**Dataset entries**
——
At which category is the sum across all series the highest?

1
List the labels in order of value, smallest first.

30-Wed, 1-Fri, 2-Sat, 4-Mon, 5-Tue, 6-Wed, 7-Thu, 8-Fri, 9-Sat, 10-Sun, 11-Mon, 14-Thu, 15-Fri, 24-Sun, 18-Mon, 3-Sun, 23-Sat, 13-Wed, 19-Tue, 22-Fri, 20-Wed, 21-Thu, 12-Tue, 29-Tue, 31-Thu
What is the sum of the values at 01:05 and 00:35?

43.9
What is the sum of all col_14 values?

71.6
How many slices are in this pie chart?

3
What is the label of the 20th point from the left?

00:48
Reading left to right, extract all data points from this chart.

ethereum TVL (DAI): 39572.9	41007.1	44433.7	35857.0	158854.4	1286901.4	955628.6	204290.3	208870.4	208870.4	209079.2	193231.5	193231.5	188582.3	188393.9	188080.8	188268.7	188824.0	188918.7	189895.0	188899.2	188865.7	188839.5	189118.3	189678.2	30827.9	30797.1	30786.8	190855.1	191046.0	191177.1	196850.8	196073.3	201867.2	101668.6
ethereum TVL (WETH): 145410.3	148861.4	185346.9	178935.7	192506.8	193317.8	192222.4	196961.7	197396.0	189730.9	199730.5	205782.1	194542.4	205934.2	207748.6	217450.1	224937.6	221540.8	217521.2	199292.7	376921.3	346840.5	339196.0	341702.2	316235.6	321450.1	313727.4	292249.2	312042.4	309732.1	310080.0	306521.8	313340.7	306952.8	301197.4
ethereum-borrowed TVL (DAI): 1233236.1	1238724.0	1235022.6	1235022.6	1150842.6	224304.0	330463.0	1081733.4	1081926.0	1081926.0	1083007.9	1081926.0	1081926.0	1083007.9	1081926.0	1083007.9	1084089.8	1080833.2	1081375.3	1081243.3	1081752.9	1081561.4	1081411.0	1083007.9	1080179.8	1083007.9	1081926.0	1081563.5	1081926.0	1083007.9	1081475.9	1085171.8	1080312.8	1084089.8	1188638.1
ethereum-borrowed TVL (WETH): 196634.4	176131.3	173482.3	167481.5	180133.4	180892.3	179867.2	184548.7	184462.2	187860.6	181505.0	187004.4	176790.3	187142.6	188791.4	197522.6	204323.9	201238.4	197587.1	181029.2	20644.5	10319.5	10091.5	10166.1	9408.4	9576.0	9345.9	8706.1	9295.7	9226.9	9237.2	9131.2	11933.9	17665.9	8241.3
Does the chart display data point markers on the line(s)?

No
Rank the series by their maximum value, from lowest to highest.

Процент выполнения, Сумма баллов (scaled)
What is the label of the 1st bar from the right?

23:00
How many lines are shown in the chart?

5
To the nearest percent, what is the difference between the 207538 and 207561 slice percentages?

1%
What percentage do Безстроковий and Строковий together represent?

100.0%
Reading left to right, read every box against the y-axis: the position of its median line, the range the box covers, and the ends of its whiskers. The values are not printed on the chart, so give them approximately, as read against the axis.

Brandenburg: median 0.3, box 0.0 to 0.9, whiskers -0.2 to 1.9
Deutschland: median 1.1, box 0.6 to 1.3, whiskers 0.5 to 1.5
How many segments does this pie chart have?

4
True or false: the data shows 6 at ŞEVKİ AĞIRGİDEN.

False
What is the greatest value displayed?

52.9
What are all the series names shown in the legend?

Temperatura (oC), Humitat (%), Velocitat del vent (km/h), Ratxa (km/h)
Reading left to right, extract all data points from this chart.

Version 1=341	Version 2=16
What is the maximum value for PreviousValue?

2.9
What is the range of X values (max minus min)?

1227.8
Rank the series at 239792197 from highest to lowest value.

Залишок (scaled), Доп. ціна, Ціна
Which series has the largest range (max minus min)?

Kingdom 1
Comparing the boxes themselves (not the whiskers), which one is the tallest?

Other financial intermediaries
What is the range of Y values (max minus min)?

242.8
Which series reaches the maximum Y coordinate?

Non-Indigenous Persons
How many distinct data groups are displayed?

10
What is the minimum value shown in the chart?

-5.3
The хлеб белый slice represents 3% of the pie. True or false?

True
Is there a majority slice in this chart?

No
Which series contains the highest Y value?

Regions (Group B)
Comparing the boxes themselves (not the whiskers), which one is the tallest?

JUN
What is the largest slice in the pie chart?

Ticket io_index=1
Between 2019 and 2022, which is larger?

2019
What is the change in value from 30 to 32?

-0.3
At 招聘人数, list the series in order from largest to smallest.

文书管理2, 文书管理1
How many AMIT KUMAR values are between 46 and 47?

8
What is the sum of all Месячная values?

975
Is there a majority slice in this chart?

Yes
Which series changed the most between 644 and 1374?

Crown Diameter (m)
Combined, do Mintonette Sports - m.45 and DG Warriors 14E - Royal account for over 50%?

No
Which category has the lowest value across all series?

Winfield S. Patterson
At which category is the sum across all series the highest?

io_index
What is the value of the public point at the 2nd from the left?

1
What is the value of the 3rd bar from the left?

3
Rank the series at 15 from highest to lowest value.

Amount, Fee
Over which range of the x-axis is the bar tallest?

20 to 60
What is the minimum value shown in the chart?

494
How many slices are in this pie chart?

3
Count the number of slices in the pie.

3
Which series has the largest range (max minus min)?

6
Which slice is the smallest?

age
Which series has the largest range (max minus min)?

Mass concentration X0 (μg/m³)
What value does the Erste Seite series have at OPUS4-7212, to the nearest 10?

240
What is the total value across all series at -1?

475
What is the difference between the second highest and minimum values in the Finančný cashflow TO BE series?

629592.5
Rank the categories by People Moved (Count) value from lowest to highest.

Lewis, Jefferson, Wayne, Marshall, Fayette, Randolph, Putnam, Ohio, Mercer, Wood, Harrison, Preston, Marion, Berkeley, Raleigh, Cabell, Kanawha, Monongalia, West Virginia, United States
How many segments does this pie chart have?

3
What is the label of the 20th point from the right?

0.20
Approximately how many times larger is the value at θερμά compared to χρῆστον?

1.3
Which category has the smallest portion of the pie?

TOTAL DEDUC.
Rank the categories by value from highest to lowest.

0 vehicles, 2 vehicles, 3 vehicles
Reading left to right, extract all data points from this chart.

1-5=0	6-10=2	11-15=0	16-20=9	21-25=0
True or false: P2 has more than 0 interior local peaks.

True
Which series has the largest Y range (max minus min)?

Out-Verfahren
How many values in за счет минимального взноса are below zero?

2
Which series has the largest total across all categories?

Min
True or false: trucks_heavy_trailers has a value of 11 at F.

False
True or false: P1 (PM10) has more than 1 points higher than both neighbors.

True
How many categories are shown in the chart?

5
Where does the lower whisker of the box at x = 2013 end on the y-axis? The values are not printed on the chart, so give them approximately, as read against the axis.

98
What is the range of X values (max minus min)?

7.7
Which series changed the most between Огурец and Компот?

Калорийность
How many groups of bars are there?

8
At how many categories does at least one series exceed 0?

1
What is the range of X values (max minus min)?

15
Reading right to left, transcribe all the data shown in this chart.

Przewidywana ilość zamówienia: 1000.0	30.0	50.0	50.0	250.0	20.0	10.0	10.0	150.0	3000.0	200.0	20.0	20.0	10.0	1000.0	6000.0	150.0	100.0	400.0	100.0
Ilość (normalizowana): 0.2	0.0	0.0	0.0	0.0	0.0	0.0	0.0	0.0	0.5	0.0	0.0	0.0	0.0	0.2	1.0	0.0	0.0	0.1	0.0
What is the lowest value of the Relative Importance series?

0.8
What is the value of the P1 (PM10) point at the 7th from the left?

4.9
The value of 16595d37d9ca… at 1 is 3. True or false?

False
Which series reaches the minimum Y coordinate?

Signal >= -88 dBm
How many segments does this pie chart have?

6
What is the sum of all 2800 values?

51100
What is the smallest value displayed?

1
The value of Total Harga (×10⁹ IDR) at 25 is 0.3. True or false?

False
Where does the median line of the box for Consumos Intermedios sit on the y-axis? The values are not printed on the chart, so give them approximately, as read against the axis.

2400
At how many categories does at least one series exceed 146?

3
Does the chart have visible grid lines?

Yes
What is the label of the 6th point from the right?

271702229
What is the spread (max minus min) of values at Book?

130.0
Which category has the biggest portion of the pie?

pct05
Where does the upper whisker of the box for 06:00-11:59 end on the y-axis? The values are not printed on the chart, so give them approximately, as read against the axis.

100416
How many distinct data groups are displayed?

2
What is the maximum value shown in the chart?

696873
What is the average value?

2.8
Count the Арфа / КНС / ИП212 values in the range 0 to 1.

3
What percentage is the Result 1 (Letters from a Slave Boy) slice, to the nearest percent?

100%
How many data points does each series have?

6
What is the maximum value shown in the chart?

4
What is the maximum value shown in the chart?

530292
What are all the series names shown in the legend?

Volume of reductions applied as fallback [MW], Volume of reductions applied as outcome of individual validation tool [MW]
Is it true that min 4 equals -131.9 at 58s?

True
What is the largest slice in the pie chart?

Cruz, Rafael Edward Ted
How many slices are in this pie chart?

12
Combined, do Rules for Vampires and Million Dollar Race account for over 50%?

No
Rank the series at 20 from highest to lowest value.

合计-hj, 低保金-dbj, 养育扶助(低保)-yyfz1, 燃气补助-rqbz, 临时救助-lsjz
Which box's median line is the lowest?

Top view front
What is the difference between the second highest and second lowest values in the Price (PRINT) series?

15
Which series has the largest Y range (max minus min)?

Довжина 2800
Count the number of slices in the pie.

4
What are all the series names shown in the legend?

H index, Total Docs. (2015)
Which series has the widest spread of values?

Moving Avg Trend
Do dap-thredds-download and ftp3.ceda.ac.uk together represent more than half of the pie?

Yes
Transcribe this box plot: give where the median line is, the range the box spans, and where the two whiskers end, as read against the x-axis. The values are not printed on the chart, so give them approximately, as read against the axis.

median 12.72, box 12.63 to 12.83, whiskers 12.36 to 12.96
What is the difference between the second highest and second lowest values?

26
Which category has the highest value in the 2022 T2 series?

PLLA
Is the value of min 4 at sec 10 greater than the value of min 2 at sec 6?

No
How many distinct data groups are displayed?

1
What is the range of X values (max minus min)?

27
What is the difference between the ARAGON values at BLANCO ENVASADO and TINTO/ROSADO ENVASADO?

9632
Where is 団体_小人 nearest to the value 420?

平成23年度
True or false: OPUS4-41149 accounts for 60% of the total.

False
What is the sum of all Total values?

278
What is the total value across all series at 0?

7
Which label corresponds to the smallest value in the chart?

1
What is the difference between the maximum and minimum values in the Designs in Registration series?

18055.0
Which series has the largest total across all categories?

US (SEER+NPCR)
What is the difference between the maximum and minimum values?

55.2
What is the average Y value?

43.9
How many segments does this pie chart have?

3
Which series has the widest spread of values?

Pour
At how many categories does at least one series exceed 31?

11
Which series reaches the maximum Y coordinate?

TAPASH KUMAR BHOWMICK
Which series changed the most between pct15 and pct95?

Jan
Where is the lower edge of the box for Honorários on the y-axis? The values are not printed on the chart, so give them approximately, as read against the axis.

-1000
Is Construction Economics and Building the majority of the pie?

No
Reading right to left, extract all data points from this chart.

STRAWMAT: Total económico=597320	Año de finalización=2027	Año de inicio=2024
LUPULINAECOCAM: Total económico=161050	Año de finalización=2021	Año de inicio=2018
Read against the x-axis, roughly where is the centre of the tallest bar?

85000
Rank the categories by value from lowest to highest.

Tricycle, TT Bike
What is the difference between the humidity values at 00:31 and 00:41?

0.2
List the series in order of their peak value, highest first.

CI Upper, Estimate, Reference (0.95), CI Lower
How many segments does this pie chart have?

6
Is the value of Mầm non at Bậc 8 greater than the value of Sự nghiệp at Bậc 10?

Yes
——
**JOB**
Please count how many lines of the entries above contain the word "across". Reply with only that number.

**YOUR SOLUTION**
7